Wednesday, February 20, 2008

A Woman Under the Influence

I'm still slowly making my way through the John Cassavettes boxset I got two Christmases ago (nothing to speak of for the film noir boxset and the Hitchcock boxset from so long ago that I'm still working on). I sat down with a chai tea latte and watched "A Woman Under the Influence" (1974).

The most striking thing about the film is the idea of perception, being how society views behavior and how it labels that behavior. Gena Rowlands plays Mable, who's a very sweet, whimsical, although childish, mother. At first, she seems a bit overwound, but as the film moves forward, we see that her behavior is out of step with how we expect her to react. While it is odd, her behavior certainly is malevolent, just naive attempts at fun or humor. The point at which they're deemed unacceptable is announced by her husband, played by Peter Falk, often in the form of a loud reprimand.

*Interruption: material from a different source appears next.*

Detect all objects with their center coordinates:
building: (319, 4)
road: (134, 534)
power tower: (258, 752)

At one point, he brings home a group of coworkers for lunch/dinner after a night shift. She doesn't introduce herself with a "Hello" or "My name is..." but instead asks, "Would you like some spaghetti?" Later at the dinner table, she begins asking the coworkers at random what their names are, and she asks one of the men to stand up and dance. He replies shyly, saying "No, I don't want to" or "I don't think so." Saying no but being pleasant and gentle about it.

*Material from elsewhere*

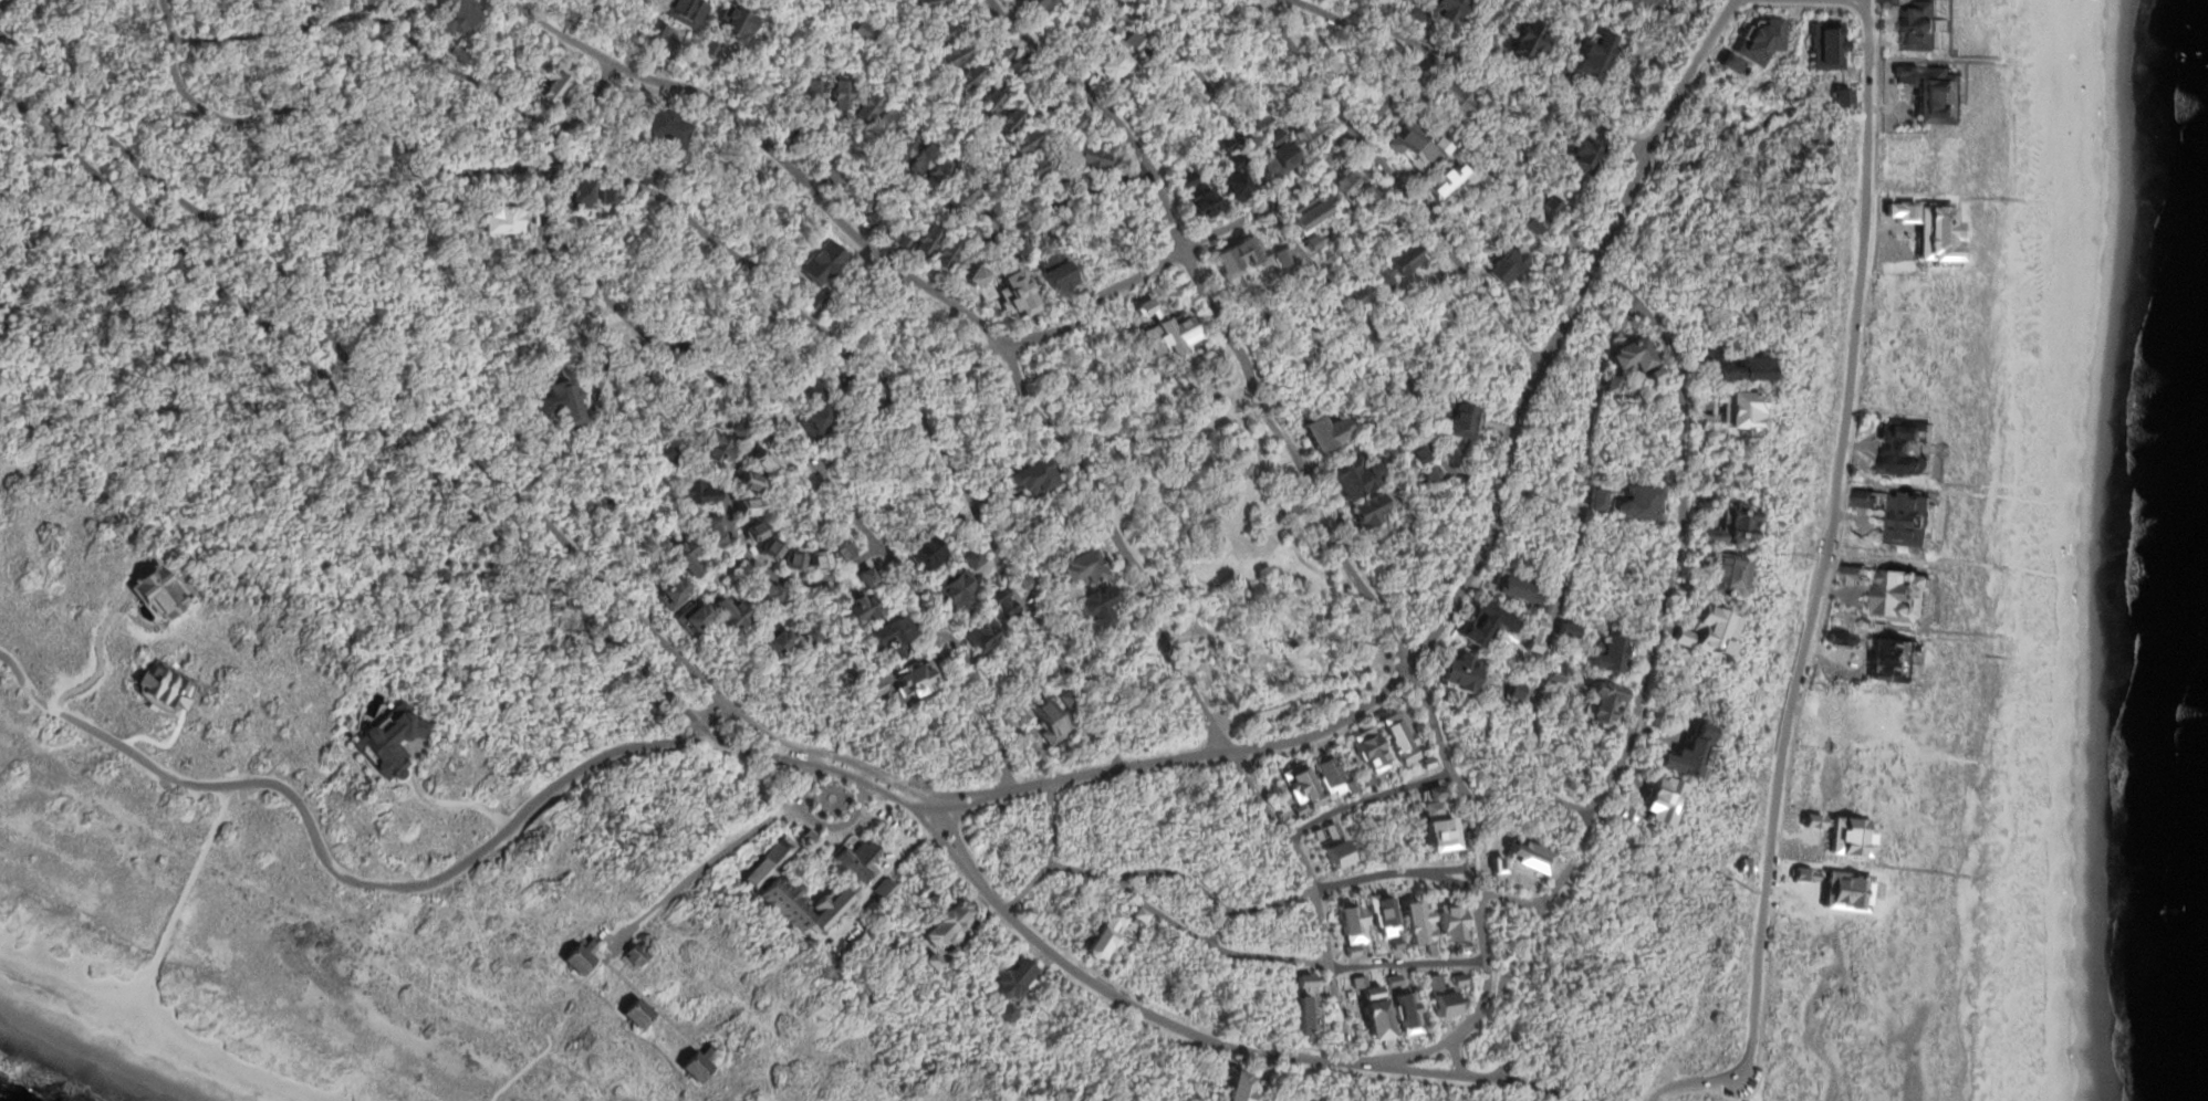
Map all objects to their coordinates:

It's at this point that Peter Falk tells her to "Sit your ass down!" that the scene becomes uncomfortable. The moment prior to this has tension, but it's benign, and we assume that she would have eventually given up asking the man to dance. But it's the declaration of Peter Falk that something extremely out of line and socially unacceptable is taking place. And I think there's weight and history behind the way he says it. It's not a sudden anger, but one that's always ready to surface in Falk's character. While he loves his wife and cares for her, it's the years of tension built from people asking what's wrong with his wife and dealing with her behavior that create this fury that can lash out and bring Mable back to Earth.

And this is no justification for his behavior. He often goes too far, screaming to the point of discomfort. And yet his wife's sanity is on the line, not his, because anger is an acceptable emotion, even in these extreme amounts. No matter how hot-tempered he gets, no one would say he's the one who's crazy. Her socially awkward behavior is what's under scrutiny because that's more unfamiliar, and we're not quite sure how to react to it. Anger makes more sense, in some regard, and becomes easier to react to and deal with. But the film shows clearly the damage involved in defaulting to anger to grapple with normalcy and acceptability.